Her colleague in Acerra, Valentina Centonza, said Italy must make a priority to find the funds to fulfill the recommendations of the court, from the decontamination of territory to monitoring so that no new landfill develops. As is the case, garbage breaks across the rear roads all over the area.
“To solve the problem, you have to invest in that,” she said.
The court was also clear that the locals should no longer be kept in the dark about what was happening in its territory, for better or worse.
“There must be transparency regarding what has not been done and what must be done,” said Alessandro Cannavacciuolo, a local environmental activist.
He said he was shocked in the consciousness of pollution when lambs with two heads or two tails or one eye began to give birth to family agriculture.
Health authorities eventually ordered the whole flock to be put off.

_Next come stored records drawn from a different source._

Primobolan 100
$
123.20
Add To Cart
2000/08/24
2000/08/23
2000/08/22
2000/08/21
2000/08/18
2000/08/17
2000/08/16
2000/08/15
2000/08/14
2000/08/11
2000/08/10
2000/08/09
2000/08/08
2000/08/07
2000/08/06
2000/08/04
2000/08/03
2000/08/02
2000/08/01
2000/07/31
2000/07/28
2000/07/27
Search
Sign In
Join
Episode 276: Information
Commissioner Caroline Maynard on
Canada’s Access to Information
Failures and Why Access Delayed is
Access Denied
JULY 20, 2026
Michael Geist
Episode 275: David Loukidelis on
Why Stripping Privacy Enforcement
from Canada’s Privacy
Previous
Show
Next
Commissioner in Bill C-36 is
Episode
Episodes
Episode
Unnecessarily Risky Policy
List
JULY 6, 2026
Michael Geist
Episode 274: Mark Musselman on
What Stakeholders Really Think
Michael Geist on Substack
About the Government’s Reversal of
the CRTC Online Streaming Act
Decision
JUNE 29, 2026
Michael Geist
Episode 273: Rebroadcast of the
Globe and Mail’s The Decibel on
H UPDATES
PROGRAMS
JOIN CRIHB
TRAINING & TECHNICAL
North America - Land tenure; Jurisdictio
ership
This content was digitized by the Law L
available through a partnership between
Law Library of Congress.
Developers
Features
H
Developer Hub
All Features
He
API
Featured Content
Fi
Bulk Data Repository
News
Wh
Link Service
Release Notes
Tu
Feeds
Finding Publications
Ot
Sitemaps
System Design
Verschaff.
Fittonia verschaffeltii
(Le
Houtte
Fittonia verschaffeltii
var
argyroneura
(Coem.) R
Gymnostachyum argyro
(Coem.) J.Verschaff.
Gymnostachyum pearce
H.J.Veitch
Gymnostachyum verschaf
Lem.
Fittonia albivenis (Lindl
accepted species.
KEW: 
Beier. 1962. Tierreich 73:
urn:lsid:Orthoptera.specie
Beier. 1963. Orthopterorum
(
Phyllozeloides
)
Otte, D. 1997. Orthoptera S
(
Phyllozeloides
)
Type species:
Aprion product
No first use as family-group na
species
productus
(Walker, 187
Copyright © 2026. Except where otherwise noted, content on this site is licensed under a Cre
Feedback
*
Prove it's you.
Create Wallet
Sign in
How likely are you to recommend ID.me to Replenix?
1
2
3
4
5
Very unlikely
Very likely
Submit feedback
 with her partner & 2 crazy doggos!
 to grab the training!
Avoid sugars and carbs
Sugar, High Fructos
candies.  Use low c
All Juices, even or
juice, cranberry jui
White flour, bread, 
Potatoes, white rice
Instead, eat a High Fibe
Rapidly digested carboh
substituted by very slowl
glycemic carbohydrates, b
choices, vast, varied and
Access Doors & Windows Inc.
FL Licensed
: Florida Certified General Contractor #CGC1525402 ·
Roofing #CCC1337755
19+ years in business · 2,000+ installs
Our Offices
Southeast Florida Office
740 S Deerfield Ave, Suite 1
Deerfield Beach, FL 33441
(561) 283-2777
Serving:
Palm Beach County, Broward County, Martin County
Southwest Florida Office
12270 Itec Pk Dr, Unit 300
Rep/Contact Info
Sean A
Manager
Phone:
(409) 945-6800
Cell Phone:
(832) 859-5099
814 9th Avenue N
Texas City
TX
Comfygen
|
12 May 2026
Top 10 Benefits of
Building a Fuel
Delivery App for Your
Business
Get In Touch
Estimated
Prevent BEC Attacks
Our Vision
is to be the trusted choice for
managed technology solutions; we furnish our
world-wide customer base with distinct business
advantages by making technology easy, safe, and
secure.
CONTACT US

His uncle, Vincenzo, died within a few weeks from lung cancer that metastasized.
Earlier this month he was invited to a meeting at the prefecture of Naples with various health bodies, legislators, law enforcers and environmental activists in order to address the judgment of the court. He said tangible proposals were missing.
“Talk, talk, talk. Eh, this territory has already heard a lot of conversations,” he said.
Attempts to reach the Campania regional authorities were not successful.
Mr. Cannavacciuolo, who is 36, could leave his native region, but decided to stay and fight. “Our roots are here,” he said. “Why leave the country that belongs to us? The people who polluted him were those who should leave.”
Others can’t wait to leave. Maria D’Alise, 18, known to everyone as Miriam, was only 5 years old when she was diagnosed with a brain tumor that was diagnosed with affects about 650 children annually in the European Union. “In Acerra, a city of 60,000, there were three cases,” said Mrs. Moccia, her mother.
Now without cancer, but still deals with the consequences of her treatment, Mrs. D’Alise is in the last year of high school and hopes to become an artist for tattoo after she graduated. Not in Acerra.
“I had what I had here,” she said, “and should I have children when I grow up, I don’t want them to have my same experience, so I’m leaving.”